Joint position lists:
+++
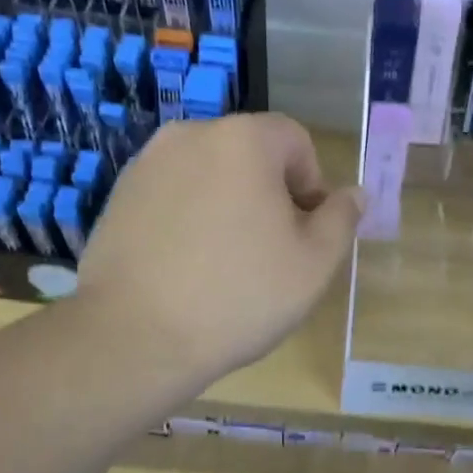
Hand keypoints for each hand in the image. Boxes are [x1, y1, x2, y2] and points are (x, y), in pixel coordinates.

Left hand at [72, 114, 361, 394]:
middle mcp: (190, 135)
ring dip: (229, 206)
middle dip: (270, 194)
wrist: (135, 337)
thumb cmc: (240, 295)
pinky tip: (188, 267)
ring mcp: (147, 164)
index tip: (304, 233)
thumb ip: (342, 219)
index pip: (295, 140)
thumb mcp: (315, 263)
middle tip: (271, 252)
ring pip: (210, 175)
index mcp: (244, 140)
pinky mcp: (119, 197)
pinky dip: (190, 219)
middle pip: (250, 155)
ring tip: (226, 264)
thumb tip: (353, 194)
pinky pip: (174, 196)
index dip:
+++
Return only the lines running from the line with "ring mcp: (147, 164)" to the last line of the records, both included, exactly as written.

ring mcp: (147, 164)
index tip: (304, 233)
thumb ip: (342, 219)
index pip: (295, 140)
thumb mcp: (315, 263)
middle tip: (271, 252)
ring pip: (210, 175)
index mcp: (244, 140)
pinky mcp: (119, 197)
pinky dip: (190, 219)
middle pip: (250, 155)
ring tip: (226, 264)
thumb tip: (353, 194)
pinky pip: (174, 196)
index dip:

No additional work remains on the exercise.